**Task details**
Update the rows below by replacing "collectors" with "collected by" wherever it occurs, and leave everything else unchanged.

**Data supplied**
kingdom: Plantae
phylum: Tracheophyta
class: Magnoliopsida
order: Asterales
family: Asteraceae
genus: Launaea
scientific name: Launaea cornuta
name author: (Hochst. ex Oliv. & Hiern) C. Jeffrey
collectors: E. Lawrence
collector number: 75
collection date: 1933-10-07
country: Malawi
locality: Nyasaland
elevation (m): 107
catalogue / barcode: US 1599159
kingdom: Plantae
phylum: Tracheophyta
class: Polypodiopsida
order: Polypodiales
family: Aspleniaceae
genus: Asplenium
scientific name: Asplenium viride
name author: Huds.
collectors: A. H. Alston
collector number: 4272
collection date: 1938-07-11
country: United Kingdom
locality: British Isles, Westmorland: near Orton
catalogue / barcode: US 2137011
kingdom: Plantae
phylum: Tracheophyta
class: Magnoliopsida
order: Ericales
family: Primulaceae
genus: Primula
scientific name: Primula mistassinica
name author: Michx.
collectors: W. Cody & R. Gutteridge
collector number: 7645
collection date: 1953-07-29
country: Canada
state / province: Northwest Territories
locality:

**Final answer**
kingdom: Plantae
phylum: Tracheophyta
class: Magnoliopsida
order: Asterales
family: Asteraceae
genus: Launaea
scientific name: Launaea cornuta
name author: (Hochst. ex Oliv. & Hiern) C. Jeffrey
collected by: E. Lawrence
collector number: 75
collection date: 1933-10-07
country: Malawi
locality: Nyasaland
elevation (m): 107
catalogue / barcode: US 1599159
kingdom: Plantae
phylum: Tracheophyta
class: Polypodiopsida
order: Polypodiales
family: Aspleniaceae
genus: Asplenium
scientific name: Asplenium viride
name author: Huds.
collected by: A. H. Alston
collector number: 4272
collection date: 1938-07-11
country: United Kingdom
locality: British Isles, Westmorland: near Orton
catalogue / barcode: US 2137011
kingdom: Plantae
phylum: Tracheophyta
class: Magnoliopsida
order: Ericales
family: Primulaceae
genus: Primula
scientific name: Primula mistassinica
name author: Michx.
collected by: W. Cody & R. Gutteridge
collector number: 7645
collection date: 1953-07-29
country: Canada
state / province: Northwest Territories
locality:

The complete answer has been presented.